🤖 AI Summary
Existing urban visual perception modeling primarily relies on pixel-level features or object co-occurrence statistics, neglecting explicit semantic relationships among scene elements—leading to poor interpretability and limited cross-city generalizability. To address this, we propose a three-stage structured modeling framework: (1) open-vocabulary panoptic scene graph parsing based on OpenPSG; (2) relation-aware embedding learning via a heterogeneous graph masked autoencoder (GraphMAE); and (3) neural regression for predicting six human-perception metrics. This work is the first to integrate open-set scene graphs with graph self-supervised learning for urban visual perception modeling. It achieves significant improvements in prediction accuracy (average +26%) and cross-city generalization.
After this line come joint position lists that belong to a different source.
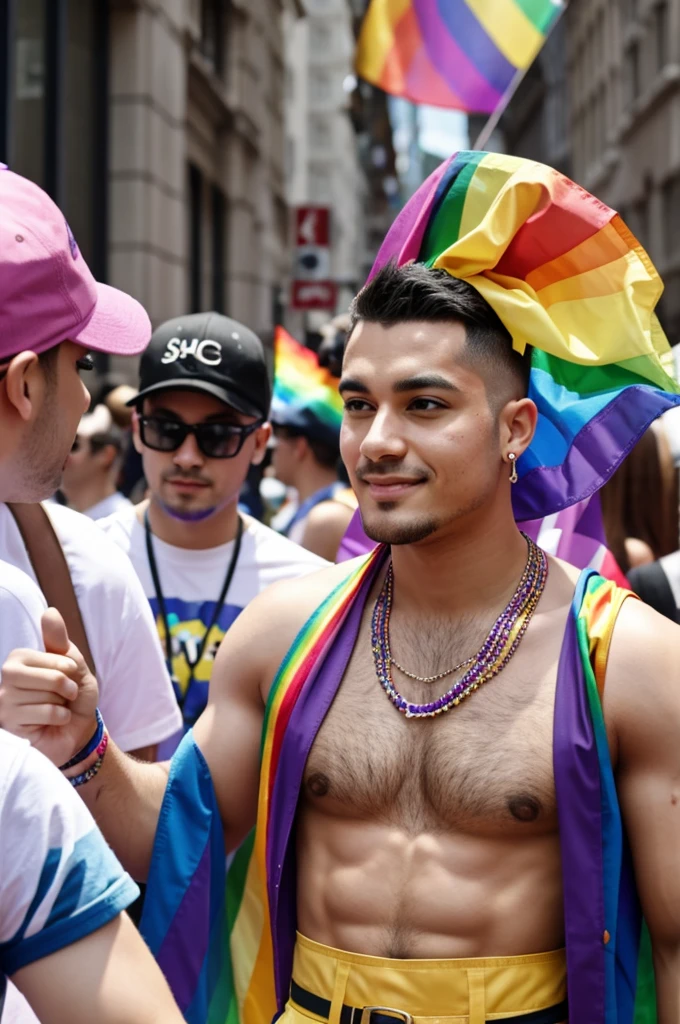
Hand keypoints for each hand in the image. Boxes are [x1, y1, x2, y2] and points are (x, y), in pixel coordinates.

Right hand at [0, 608, 98, 765]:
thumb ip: (59, 640)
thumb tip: (50, 612)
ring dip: (62, 705)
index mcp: (19, 658)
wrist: (77, 731)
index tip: (68, 677)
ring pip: (49, 697)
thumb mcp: (73, 665)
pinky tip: (51, 723)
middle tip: (65, 696)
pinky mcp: (9, 724)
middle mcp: (6, 677)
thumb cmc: (73, 696)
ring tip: (55, 709)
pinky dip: (59, 718)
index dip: (70, 669)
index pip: (55, 658)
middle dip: (68, 689)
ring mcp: (4, 702)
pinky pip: (46, 714)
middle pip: (53, 678)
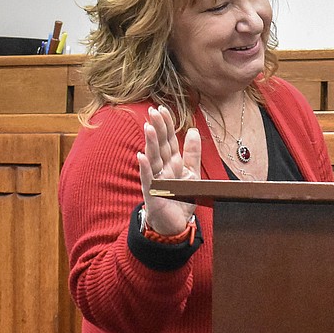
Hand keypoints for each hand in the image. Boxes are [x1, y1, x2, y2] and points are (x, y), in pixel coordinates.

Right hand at [137, 106, 199, 234]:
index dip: (167, 125)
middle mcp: (162, 168)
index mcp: (172, 162)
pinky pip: (148, 179)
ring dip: (151, 143)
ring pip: (153, 158)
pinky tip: (141, 156)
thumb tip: (192, 130)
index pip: (169, 139)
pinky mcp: (152, 193)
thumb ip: (192, 152)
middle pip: (160, 145)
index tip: (162, 108)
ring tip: (148, 127)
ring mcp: (155, 180)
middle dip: (157, 128)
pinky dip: (145, 168)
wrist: (175, 224)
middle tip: (153, 111)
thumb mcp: (192, 173)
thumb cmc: (180, 198)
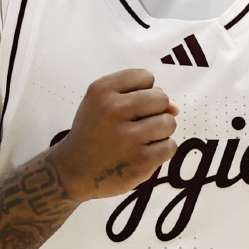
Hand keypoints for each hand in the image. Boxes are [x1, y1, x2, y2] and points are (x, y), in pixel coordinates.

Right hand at [48, 69, 179, 202]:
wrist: (72, 170)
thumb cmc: (94, 131)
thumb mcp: (104, 103)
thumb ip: (141, 96)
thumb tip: (176, 107)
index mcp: (102, 90)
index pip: (146, 77)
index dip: (142, 92)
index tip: (127, 106)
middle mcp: (113, 110)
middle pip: (161, 99)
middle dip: (155, 111)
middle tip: (137, 124)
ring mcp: (128, 137)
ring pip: (169, 122)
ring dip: (160, 131)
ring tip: (140, 139)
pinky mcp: (140, 161)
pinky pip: (170, 146)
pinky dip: (161, 151)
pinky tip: (142, 154)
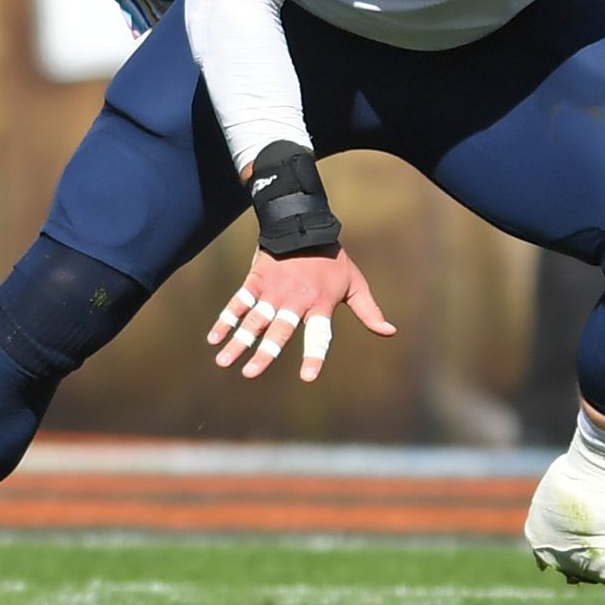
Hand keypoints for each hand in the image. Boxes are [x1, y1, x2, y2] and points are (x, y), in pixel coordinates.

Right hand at [207, 245, 395, 381]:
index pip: (318, 336)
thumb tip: (390, 332)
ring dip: (238, 341)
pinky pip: (238, 303)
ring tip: (223, 361)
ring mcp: (273, 291)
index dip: (313, 357)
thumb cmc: (333, 260)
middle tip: (250, 374)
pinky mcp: (256, 281)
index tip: (307, 378)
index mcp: (320, 304)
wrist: (304, 225)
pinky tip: (214, 337)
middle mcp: (295, 301)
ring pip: (253, 320)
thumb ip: (369, 311)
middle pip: (278, 332)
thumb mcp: (355, 283)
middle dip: (264, 354)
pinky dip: (225, 319)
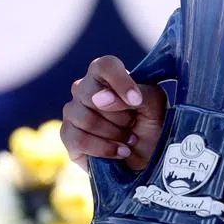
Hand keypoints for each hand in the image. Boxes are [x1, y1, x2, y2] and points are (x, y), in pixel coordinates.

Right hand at [61, 56, 167, 171]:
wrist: (147, 157)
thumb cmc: (151, 125)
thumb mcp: (156, 105)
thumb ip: (137, 94)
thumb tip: (101, 98)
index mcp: (107, 76)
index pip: (105, 65)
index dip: (120, 82)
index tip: (136, 101)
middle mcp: (85, 89)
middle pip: (92, 95)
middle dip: (120, 116)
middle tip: (133, 125)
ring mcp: (73, 112)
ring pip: (85, 119)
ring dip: (115, 134)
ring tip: (129, 140)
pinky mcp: (67, 135)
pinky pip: (79, 140)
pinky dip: (104, 149)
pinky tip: (120, 152)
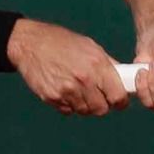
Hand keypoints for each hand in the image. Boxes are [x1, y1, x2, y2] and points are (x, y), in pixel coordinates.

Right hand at [7, 19, 129, 116]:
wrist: (30, 44)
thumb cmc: (61, 42)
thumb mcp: (90, 46)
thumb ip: (107, 65)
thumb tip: (122, 79)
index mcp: (97, 65)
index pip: (117, 96)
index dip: (120, 101)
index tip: (119, 101)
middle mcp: (83, 79)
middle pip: (101, 109)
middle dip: (102, 105)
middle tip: (98, 97)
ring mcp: (67, 90)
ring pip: (84, 111)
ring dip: (85, 105)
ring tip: (79, 90)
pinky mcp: (52, 97)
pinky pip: (68, 110)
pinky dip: (69, 105)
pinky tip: (65, 90)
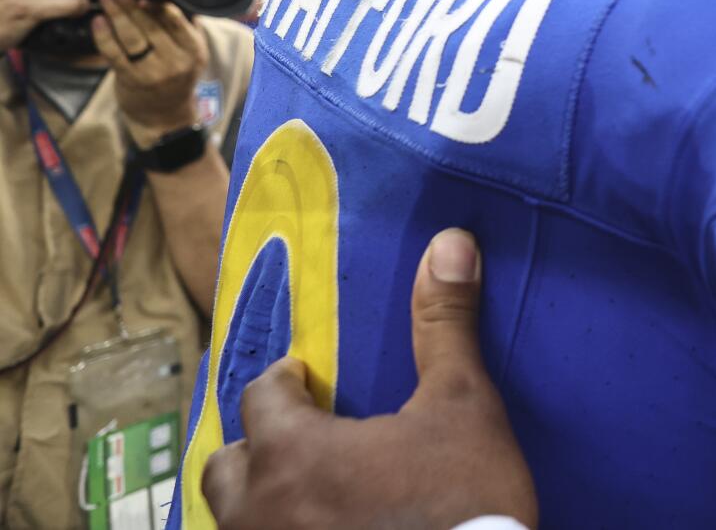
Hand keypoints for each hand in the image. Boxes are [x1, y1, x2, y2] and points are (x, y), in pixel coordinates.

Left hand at [92, 0, 206, 141]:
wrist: (165, 115)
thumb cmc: (176, 77)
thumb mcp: (192, 55)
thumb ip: (184, 30)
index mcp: (194, 51)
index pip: (175, 22)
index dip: (158, 5)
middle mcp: (175, 61)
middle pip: (151, 26)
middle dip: (131, 4)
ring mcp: (152, 72)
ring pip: (132, 37)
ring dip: (117, 13)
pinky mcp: (130, 80)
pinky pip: (114, 54)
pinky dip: (104, 35)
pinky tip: (98, 21)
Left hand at [201, 229, 537, 529]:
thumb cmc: (463, 500)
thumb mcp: (463, 406)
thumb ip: (444, 326)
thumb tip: (450, 241)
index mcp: (293, 452)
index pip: (260, 397)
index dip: (284, 382)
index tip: (307, 378)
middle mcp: (259, 511)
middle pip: (226, 468)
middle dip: (255, 449)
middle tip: (298, 442)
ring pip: (236, 523)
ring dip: (260, 503)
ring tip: (306, 497)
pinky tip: (319, 529)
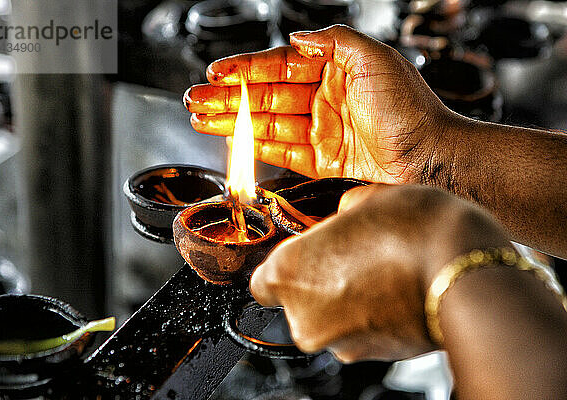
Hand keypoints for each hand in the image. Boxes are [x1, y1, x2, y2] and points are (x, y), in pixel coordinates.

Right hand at [184, 25, 450, 182]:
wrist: (431, 156)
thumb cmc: (411, 107)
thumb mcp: (375, 57)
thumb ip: (333, 41)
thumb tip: (298, 38)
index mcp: (334, 70)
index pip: (279, 66)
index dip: (245, 68)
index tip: (216, 72)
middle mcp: (324, 98)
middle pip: (265, 96)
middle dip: (228, 98)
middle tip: (195, 99)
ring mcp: (321, 130)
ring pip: (267, 124)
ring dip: (233, 122)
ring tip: (200, 119)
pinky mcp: (322, 160)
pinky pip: (282, 151)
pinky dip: (256, 146)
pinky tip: (232, 140)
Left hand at [250, 184, 510, 361]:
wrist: (468, 275)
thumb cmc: (416, 232)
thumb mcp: (367, 198)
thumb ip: (340, 213)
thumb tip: (344, 217)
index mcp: (288, 271)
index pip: (263, 280)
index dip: (288, 264)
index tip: (309, 251)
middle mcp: (303, 316)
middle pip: (297, 300)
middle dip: (320, 279)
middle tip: (354, 254)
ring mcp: (338, 342)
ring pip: (328, 318)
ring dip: (346, 298)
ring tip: (383, 270)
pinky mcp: (371, 357)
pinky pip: (356, 332)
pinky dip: (368, 316)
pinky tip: (395, 291)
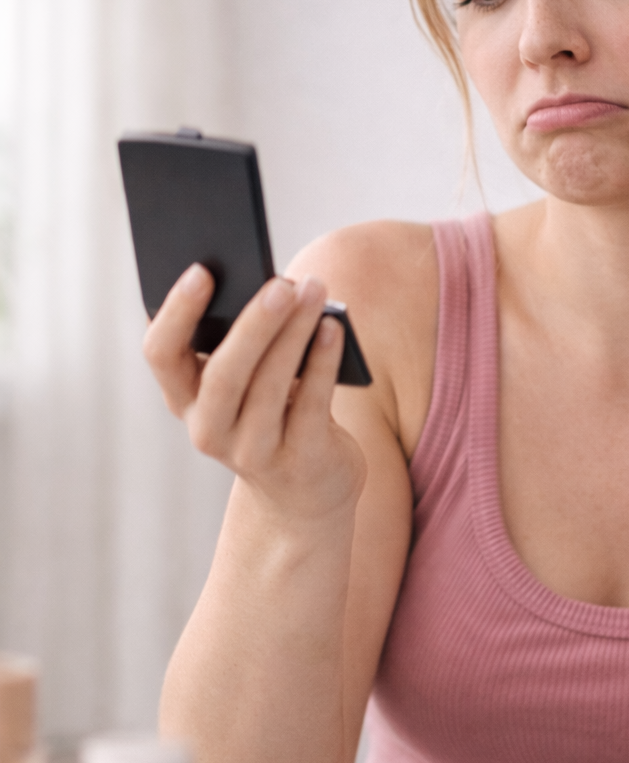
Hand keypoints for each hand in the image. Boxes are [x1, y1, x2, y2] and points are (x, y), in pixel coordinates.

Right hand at [143, 264, 365, 522]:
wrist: (304, 491)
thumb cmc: (276, 411)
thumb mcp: (249, 379)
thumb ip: (246, 340)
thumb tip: (275, 283)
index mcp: (184, 398)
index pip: (161, 353)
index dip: (176, 312)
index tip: (201, 270)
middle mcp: (209, 429)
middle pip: (224, 374)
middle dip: (253, 325)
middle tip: (280, 283)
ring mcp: (252, 451)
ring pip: (269, 387)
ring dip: (294, 334)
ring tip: (314, 292)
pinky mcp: (298, 461)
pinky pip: (310, 406)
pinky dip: (322, 363)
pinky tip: (333, 329)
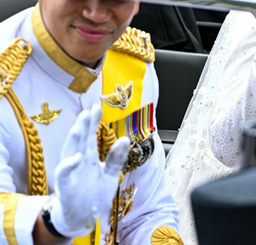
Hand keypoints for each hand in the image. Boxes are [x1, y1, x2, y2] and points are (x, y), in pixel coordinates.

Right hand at [50, 104, 129, 237]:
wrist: (83, 217)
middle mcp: (79, 160)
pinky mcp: (65, 186)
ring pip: (69, 151)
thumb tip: (124, 139)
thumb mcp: (110, 175)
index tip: (97, 106)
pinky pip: (64, 173)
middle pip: (80, 139)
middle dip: (84, 124)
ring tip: (80, 126)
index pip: (91, 135)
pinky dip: (68, 164)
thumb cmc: (94, 194)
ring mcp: (71, 172)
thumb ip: (116, 158)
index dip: (93, 121)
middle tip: (88, 110)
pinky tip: (76, 156)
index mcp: (89, 156)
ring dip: (74, 139)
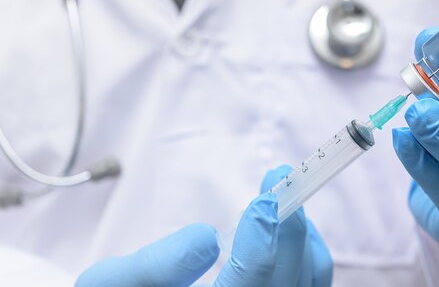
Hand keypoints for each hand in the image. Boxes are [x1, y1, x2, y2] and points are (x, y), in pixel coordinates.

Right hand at [76, 167, 331, 286]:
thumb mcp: (112, 282)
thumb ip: (153, 265)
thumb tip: (208, 236)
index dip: (260, 248)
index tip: (263, 202)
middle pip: (285, 284)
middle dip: (288, 230)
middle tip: (279, 178)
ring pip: (307, 281)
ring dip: (300, 237)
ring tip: (278, 196)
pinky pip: (310, 282)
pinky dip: (307, 250)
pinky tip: (286, 224)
Moreover, it identifies critical negative relational patterns—e.g., “graffiti on wall” and “vehicles parked on sidewalk”—enabling highly interpretable, semantically structured urban perception representations.
📝 Abstract
Perception research is increasingly modelled using streetscapes, yet many approaches still rely on pixel features or object co-occurrence statistics, overlooking the explicit relations that shape human perception. This study proposes a three stage pipeline that transforms street view imagery (SVI) into structured representations for predicting six perceptual indicators. In the first stage, each image is parsed using an open-set Panoptic Scene Graph model (OpenPSG) to extract object predicate object triplets. In the second stage, compact scene-level embeddings are learned through a heterogeneous graph autoencoder (GraphMAE). In the third stage, a neural network predicts perception scores from these embeddings. We evaluate the proposed approach against image-only baselines in terms of accuracy, precision, and cross-city generalization. Results indicate that (i) our approach improves perception prediction accuracy by an average of 26% over baseline models, and (ii) maintains strong generalization performance in cross-city prediction tasks. Additionally, the structured representation clarifies which relational patterns contribute to lower perception scores in urban scenes, such as graffiti on wall and car parked on sidewalk. Overall, this study demonstrates that graph-based structure provides expressive, generalizable, and interpretable signals for modelling urban perception, advancing human-centric and context-aware urban analytics.